Published on September 13, 2023 by Morgan Black  
Carden Art
Art Carden, the Margaret Gage Bush distinguished professor of economics at Samford University's Brock School of Business, has had a new paper, “Gordon Tullock and the Economics of Slavery”, published by Public Choice.
Carden is a co-author on the paper with Phillip Magness from the American Institute for Economic Research and Ilia Murtazashvili from the University of Pittsburgh Graduate School of Public and International Affairs.
The American economist Gordon Tullock (1922-2014) published widely, but he published very little on the economics of slavery. This does not mean he didn’t think hard about it. In the paper, Carden and his co-authors use Tullock’s unpublished personal correspondence to identify and develop his theory of American slavery.
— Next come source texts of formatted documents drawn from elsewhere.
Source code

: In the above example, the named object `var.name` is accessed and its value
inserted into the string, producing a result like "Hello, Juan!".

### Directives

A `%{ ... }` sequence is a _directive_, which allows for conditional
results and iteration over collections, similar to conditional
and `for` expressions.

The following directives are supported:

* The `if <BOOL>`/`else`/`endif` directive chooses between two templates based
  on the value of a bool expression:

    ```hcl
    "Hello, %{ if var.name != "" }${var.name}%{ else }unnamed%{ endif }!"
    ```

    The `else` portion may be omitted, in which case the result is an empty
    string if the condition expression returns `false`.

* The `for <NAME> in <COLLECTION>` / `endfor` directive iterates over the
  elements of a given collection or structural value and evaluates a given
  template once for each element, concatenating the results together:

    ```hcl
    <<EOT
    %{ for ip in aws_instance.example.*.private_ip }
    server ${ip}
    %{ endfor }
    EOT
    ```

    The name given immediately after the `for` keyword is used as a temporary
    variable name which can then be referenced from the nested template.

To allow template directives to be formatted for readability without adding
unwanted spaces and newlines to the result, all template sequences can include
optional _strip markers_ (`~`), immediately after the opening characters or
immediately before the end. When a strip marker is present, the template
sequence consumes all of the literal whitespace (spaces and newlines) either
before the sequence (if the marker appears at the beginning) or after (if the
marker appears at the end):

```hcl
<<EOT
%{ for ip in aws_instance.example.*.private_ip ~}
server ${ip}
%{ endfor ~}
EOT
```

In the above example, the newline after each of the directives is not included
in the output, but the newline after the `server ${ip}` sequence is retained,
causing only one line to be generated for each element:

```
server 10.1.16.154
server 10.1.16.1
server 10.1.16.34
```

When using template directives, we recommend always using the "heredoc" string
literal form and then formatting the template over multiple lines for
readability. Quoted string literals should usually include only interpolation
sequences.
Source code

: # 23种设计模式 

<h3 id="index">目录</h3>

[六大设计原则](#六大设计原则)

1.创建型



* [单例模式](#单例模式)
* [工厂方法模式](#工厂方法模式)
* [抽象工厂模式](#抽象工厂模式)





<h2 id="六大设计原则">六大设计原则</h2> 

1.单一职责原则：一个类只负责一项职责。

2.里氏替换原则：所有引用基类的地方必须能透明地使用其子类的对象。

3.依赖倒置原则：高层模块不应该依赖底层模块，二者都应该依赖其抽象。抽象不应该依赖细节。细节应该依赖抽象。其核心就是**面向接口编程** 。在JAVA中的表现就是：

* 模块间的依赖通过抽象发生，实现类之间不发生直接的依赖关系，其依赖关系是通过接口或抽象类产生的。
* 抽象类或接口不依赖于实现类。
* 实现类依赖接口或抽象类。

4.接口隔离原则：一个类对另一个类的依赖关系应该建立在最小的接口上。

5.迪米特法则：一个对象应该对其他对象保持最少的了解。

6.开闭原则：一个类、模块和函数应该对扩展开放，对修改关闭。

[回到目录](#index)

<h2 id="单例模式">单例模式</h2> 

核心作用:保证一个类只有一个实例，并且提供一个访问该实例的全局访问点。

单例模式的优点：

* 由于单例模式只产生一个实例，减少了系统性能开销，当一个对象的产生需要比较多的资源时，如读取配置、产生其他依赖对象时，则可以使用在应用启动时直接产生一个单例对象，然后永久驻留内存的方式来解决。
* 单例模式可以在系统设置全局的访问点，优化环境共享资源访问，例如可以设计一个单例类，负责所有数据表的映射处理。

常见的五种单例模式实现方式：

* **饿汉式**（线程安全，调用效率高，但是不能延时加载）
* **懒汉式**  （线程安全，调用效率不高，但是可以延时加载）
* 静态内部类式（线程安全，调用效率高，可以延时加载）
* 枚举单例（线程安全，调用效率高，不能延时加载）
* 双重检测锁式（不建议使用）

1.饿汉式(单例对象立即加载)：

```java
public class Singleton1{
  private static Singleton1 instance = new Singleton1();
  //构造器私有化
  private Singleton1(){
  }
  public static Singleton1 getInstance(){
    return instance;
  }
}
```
This study is similar to the co-authors’ 2022 paper “’The Danger of Deplorable Reactions’: W.H. Hutt on Liberalism, Populism, and the Constitutional Political Economic Racism”, which was published by the Independent Review.
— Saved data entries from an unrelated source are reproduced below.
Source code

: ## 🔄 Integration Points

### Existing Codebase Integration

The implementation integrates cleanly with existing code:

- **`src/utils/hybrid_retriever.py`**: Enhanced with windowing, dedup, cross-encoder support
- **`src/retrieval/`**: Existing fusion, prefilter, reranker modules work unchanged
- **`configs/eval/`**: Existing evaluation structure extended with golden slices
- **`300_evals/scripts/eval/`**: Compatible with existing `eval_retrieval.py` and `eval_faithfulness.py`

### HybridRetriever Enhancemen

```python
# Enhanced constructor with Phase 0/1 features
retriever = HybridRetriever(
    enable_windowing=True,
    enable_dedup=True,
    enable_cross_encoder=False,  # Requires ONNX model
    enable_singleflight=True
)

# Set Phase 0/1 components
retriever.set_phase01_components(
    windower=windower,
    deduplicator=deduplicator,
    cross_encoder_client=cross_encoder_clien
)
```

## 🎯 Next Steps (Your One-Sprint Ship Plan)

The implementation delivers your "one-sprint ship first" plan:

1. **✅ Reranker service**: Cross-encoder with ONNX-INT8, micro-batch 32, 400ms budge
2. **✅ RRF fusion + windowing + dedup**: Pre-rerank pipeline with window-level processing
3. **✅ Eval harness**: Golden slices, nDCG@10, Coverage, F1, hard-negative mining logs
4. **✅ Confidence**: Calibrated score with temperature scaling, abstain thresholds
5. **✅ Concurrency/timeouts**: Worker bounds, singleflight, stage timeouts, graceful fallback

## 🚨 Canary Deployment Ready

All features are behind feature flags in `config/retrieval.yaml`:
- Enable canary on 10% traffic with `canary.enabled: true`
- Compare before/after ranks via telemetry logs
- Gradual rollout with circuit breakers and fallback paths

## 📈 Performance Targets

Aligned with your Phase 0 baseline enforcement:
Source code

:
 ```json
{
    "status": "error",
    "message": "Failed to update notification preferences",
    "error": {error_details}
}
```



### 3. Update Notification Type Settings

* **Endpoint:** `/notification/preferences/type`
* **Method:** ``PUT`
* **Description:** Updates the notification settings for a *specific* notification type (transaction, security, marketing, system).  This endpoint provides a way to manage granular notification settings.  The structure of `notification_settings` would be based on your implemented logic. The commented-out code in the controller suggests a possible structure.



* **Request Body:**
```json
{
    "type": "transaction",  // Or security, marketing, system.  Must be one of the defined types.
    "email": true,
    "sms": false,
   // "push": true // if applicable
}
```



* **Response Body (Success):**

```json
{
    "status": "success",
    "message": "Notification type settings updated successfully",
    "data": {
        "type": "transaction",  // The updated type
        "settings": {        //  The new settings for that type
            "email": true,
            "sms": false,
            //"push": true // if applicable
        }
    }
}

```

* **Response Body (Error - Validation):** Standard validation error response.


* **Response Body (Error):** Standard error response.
Carden said, “Tullock was a unique mind who applied the economic way of thinking widely. While he clearly thought about it, he published very little on slavery. He was also a colorful character: it was long said that your career as an economist was not complete unless Tullock insulted you at some point, which was a sign he took you seriously. I checked that off my bucket list when he insulted me at the 2007 Public Choice Society conference in Amsterdam.”
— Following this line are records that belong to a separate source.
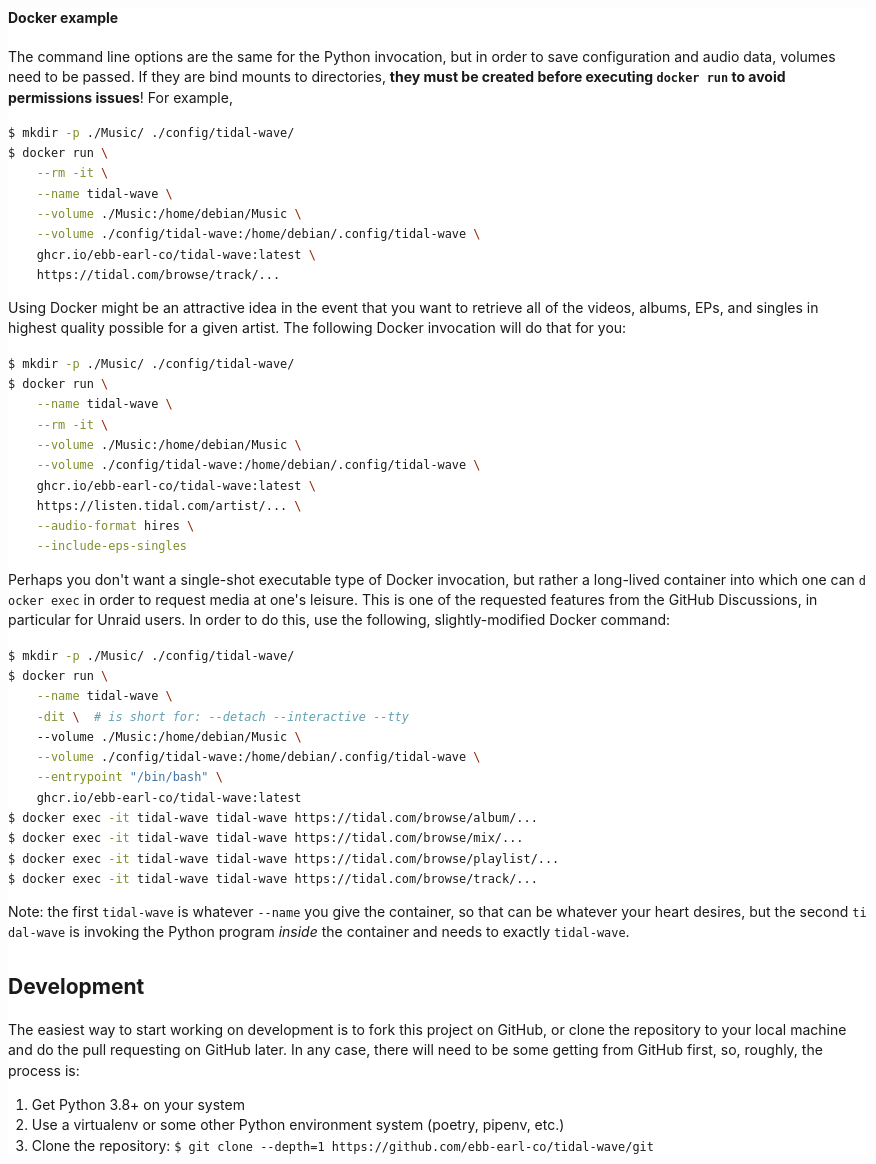 #### Docker example
The command line options are the same for the Python invocation, but in order to save configuration and audio data, volumes need to be passed. If they are bind mounts to directories, **they must be created before executing `docker run` to avoid permissions issues**! For example,
```bash
$ mkdir -p ./Music/ ./config/tidal-wave/
$ docker run \
    --rm -it \
    --name tidal-wave \
    --volume ./Music:/home/debian/Music \
    --volume ./config/tidal-wave:/home/debian/.config/tidal-wave \
    ghcr.io/ebb-earl-co/tidal-wave:latest \
    https://tidal.com/browse/track/...
```

Using Docker might be an attractive idea in the event that you want to retrieve all of the videos, albums, EPs, and singles in highest quality possible for a given artist. The following Docker invocation will do that for you:
```bash
$ mkdir -p ./Music/ ./config/tidal-wave/
$ docker run \
    --name tidal-wave \
    --rm -it \
    --volume ./Music:/home/debian/Music \
    --volume ./config/tidal-wave:/home/debian/.config/tidal-wave \
    ghcr.io/ebb-earl-co/tidal-wave:latest \
    https://listen.tidal.com/artist/... \
    --audio-format hires \
    --include-eps-singles
```

Perhaps you don't want a single-shot executable type of Docker invocation, but rather a long-lived container into which one can `docker exec` in order to request media at one's leisure. This is one of the requested features from the GitHub Discussions, in particular for Unraid users. In order to do this, use the following, slightly-modified Docker command:
```bash
$ mkdir -p ./Music/ ./config/tidal-wave/
$ docker run \
    --name tidal-wave \
    -dit \  # is short for: --detach --interactive --tty
    --volume ./Music:/home/debian/Music \
    --volume ./config/tidal-wave:/home/debian/.config/tidal-wave \
    --entrypoint "/bin/bash" \
    ghcr.io/ebb-earl-co/tidal-wave:latest
$ docker exec -it tidal-wave tidal-wave https://tidal.com/browse/album/...
$ docker exec -it tidal-wave tidal-wave https://tidal.com/browse/mix/...
$ docker exec -it tidal-wave tidal-wave https://tidal.com/browse/playlist/...
$ docker exec -it tidal-wave tidal-wave https://tidal.com/browse/track/...
```
Note: the first `tidal-wave` is whatever `--name` you give the container, so that can be whatever your heart desires, but the second `tidal-wave` is invoking the Python program *inside* the container and needs to exactly `tidal-wave`.
## Development
The easiest way to start working on development is to fork this project on GitHub, or clone the repository to your local machine and do the pull requesting on GitHub later. In any case, there will need to be some getting from GitHub first, so, roughly, the process is:
  1. Get Python 3.8+ on your system
  2. Use a virtualenv or some other Python environment system (poetry, pipenv, etc.)
  3. Clone the repository: `$ git clone --depth=1 https://github.com/ebb-earl-co/tidal-wave/git`

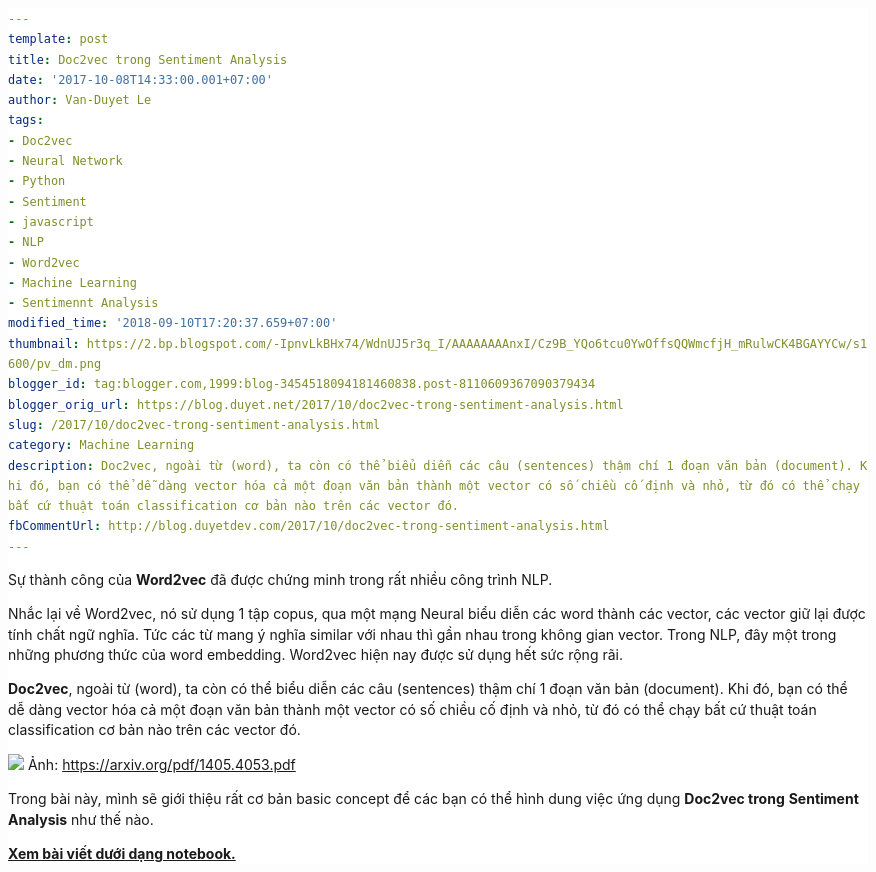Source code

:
 ```yaml
---
template: post
title: Doc2vec trong Sentiment Analysis
date: '2017-10-08T14:33:00.001+07:00'
author: Van-Duyet Le
tags:
- Doc2vec
- Neural Network
- Python
- Sentiment
- javascript
- NLP
- Word2vec
- Machine Learning
- Sentimennt Analysis
modified_time: '2018-09-10T17:20:37.659+07:00'
thumbnail: https://2.bp.blogspot.com/-IpnvLkBHx74/WdnUJ5r3q_I/AAAAAAAAnxI/Cz9B_YQo6tcu0YwOffsQQWmcfjH_mRulwCK4BGAYYCw/s1600/pv_dm.png
blogger_id: tag:blogger.com,1999:blog-3454518094181460838.post-8110609367090379434
blogger_orig_url: https://blog.duyet.net/2017/10/doc2vec-trong-sentiment-analysis.html
slug: /2017/10/doc2vec-trong-sentiment-analysis.html
category: Machine Learning
description: Doc2vec, ngoài từ (word), ta còn có thể biểu diễn các câu (sentences) thậm chí 1 đoạn văn bản (document). Khi đó, bạn có thể dễ dàng vector hóa cả một đoạn văn bản thành một vector có số chiều cố định và nhỏ, từ đó có thể chạy bất cứ thuật toán classification cơ bản nào trên các vector đó. 
fbCommentUrl: http://blog.duyetdev.com/2017/10/doc2vec-trong-sentiment-analysis.html
---
```


Sự thành công của **Word2vec** đã được chứng minh trong rất nhiều công trình NLP.  
  
Nhắc lại về Word2vec, nó sử dụng 1 tập copus, qua một mạng Neural biểu diễn các word thành các vector, các vector giữ lại được tính chất ngữ nghĩa. Tức các từ mang ý nghĩa similar với nhau thì gần nhau trong không gian vector. Trong NLP, đây một trong những phương thức của word embedding. Word2vec hiện nay được sử dụng hết sức rộng rãi.  
  
**Doc2vec**, ngoài từ (word), ta còn có thể biểu diễn các câu (sentences) thậm chí 1 đoạn văn bản (document). Khi đó, bạn có thể dễ dàng vector hóa cả một đoạn văn bản thành một vector có số chiều cố định và nhỏ, từ đó có thể chạy bất cứ thuật toán classification cơ bản nào trên các vector đó.  
  

[![](https://2.bp.blogspot.com/-IpnvLkBHx74/WdnUJ5r3q_I/AAAAAAAAnxI/Cz9B_YQo6tcu0YwOffsQQWmcfjH_mRulwCK4BGAYYCw/s1600/pv_dm.png)](https://2.bp.blogspot.com/-IpnvLkBHx74/WdnUJ5r3q_I/AAAAAAAAnxI/Cz9B_YQo6tcu0YwOffsQQWmcfjH_mRulwCK4BGAYYCw/s1600/pv_dm.png)
Ảnh: https://arxiv.org/pdf/1405.4053.pdf

Trong bài này, mình sẽ giới thiệu rất cơ bản basic concept để các bạn có thể hình dung việc ứng dụng **Doc2vec trong** **Sentiment Analysis** như thế nào.

  
**[Xem bài viết dưới dạng notebook.](https://github.com/duyet/doc2vec-sentiment/blob/master/Doc2vec%20Sentiment%20Analysis.ipynb)**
Samford is a leading Christian university offering undergraduate programs grounded in the liberal arts with an array of nationally recognized graduate and professional schools. Founded in 1841, Samford is the 87th-oldest institution of higher learning in the United States. Samford enrolls 5,791 students from 49 states, Puerto Rico and 16 countries in its 10 academic schools: arts, arts and sciences, business, divinity, education, health professions, law, nursing, pharmacy and public health. Samford fields 17 athletic teams that compete in the tradition-rich Southern Conference and ranks 6th nationally for its Graduation Success Rate among all NCAA Division I schools.